Hi @ptrblck, I know this post has been marked as solved, but I am having a similar issue. Now I have a model that I’m quantizing. Before quantization, it goes through some calibration. Problem is, when I try to load the model from a checkpoint to resume training after server timeout, I get a missing keys error. The calibration features are not saved. I removed those from the state dict and saved in sd as you suggested, but how do I load the new sd into the model so that I can correctly load the saved model?

ptrblck · April 16, 2025, 10:59pm

Could you post a code snippet showing how you are quantizing, storing, and reloading the model?

dunlopj · April 16, 2025, 11:22pm

I quantize using IBM’s foundation model stack: github.com/foundation-model-stack/fms-model-optimizer. The call to quantize is:

self.model, optimizer = qmodel_prep(self.model, data_mb, self.qcfg,

                            optimizer=optimizer,
                            save_fname=f"{base_name}_graph.pt",
                            qlast=self.args.qlast)`

Saving a model:

def save(self, model, path):

 state = {}
 self.save_to_state(model, state)

 path.parent.mkdir(parents=True, exist_ok=True)
 torch.save(state, path)`

def save_to_state(self, model, state):

    state["model_hash"]  = self.model_hash
    state["model_state"] = model.state_dict()`

Loading saved checkpoint:

def _default_dict_loader(model, model_state):

    model.load_state_dict(model_state)
    # if I set strict = False, it loads from the checkpoint, but testing returns all nans

def load(self, model, path, device, checkHash=True):

    state = torch.load(path, map_location=device)
    self.load_from_state(model, state, checkHash)

def load_from_state(self, model, state, checkHash=True):

    if checkHash and self.model_hash != state["model_hash"]:
        msg = "ERROR: saved model does not match current model params"
        print(msg) # log if we are logging
        print(msg, file=sys.stderr)
        exit(1)

    self.dict_loader(model, state["model_state"])

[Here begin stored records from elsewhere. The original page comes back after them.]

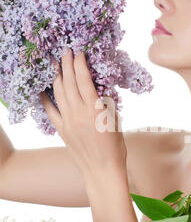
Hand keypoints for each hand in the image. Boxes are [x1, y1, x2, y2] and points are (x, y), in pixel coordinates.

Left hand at [40, 47, 126, 179]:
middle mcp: (79, 113)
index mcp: (96, 110)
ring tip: (56, 65)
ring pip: (59, 93)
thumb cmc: (115, 147)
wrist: (102, 170)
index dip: (80, 64)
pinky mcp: (62, 130)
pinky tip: (42, 88)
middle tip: (65, 52)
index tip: (78, 53)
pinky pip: (50, 110)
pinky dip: (45, 98)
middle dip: (67, 64)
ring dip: (57, 76)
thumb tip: (97, 89)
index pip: (84, 80)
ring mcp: (68, 122)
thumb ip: (105, 103)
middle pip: (69, 82)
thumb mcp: (116, 120)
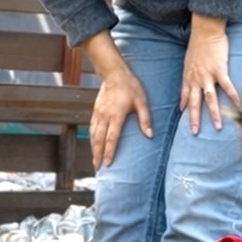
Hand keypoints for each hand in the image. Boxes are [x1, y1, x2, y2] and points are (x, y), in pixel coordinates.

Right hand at [81, 31, 151, 169]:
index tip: (108, 163)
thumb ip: (146, 119)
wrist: (114, 73)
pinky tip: (93, 144)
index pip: (111, 138)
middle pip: (98, 140)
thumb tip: (150, 135)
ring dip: (93, 148)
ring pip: (93, 134)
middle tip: (98, 167)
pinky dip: (92, 138)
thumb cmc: (130, 86)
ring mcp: (98, 113)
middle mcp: (104, 116)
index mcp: (116, 115)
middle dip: (97, 154)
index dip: (109, 152)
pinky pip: (92, 127)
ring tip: (95, 160)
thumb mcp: (142, 101)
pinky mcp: (95, 111)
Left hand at [180, 14, 235, 132]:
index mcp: (189, 77)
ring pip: (210, 99)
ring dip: (214, 114)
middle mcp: (196, 79)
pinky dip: (232, 95)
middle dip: (194, 118)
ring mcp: (208, 76)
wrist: (205, 31)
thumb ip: (189, 75)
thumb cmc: (198, 45)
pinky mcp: (220, 70)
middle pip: (195, 102)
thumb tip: (187, 85)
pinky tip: (237, 104)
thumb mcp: (188, 62)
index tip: (183, 118)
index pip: (185, 95)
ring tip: (217, 127)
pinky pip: (226, 86)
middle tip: (195, 132)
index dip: (185, 106)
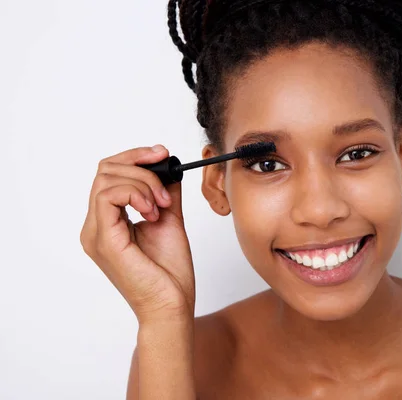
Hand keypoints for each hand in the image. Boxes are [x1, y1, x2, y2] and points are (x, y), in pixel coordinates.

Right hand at [80, 145, 194, 323]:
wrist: (172, 305)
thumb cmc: (169, 273)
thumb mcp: (170, 221)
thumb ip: (165, 194)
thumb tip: (169, 168)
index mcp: (108, 222)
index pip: (109, 174)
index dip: (135, 157)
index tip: (162, 154)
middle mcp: (96, 226)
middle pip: (105, 170)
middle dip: (140, 166)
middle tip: (165, 185)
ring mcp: (96, 233)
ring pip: (106, 179)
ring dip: (143, 183)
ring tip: (161, 206)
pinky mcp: (104, 240)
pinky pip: (108, 196)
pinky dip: (136, 194)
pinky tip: (153, 212)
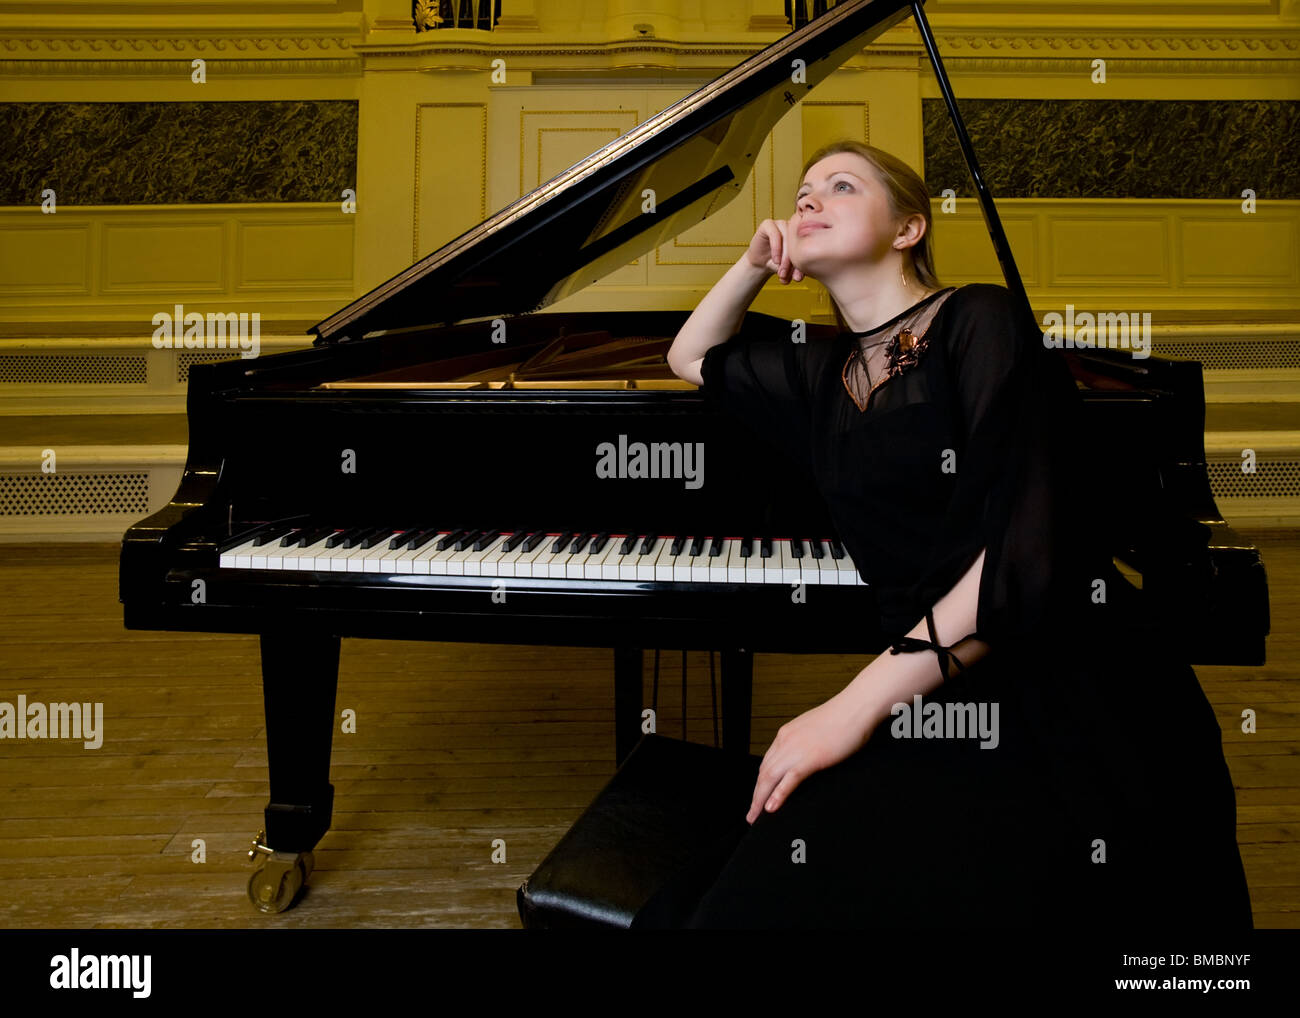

I used your example to modify the state_dict after the qmodel prep call, then attempt to load the new state_dict into the model using:

self.model.load_state_dict(state_dict, strict=False)
# if strict=True, this fails.

ptrblck · April 17, 2025, 12:50am

Unfortunately, I’m not familiar with this repository and also don’t know how the model_hash is created, which seems to fail in your code?
Do you get any proper error message while trying to load the state_dict?

dunlopj · April 17, 2025, 11:08am

Below is a snippet of the error messages. There are many more keys that are missing. There are quantized features in the saved model, however, those specific calibration features were not saved.

dunlopj · April 18, 2025, 8:38pm

I got the checkpoint to load correctly. I disabled both calibration functions and then set strict = False when loading the model from the checkpoint. The model hash was created correctly. The issue was calibration features were not saved after the first round of training. Two sets of calibration are automatically performed if their arguments are > 0, but they aren’t necessary when resuming QAT from a checkpoint, for obvious reasons. The model is required to be prepared for quantization once resuming from a checkpoint. Some calibration features are still loaded even though calibration is turned off, but these can be ignored during load, since they are discarded during training.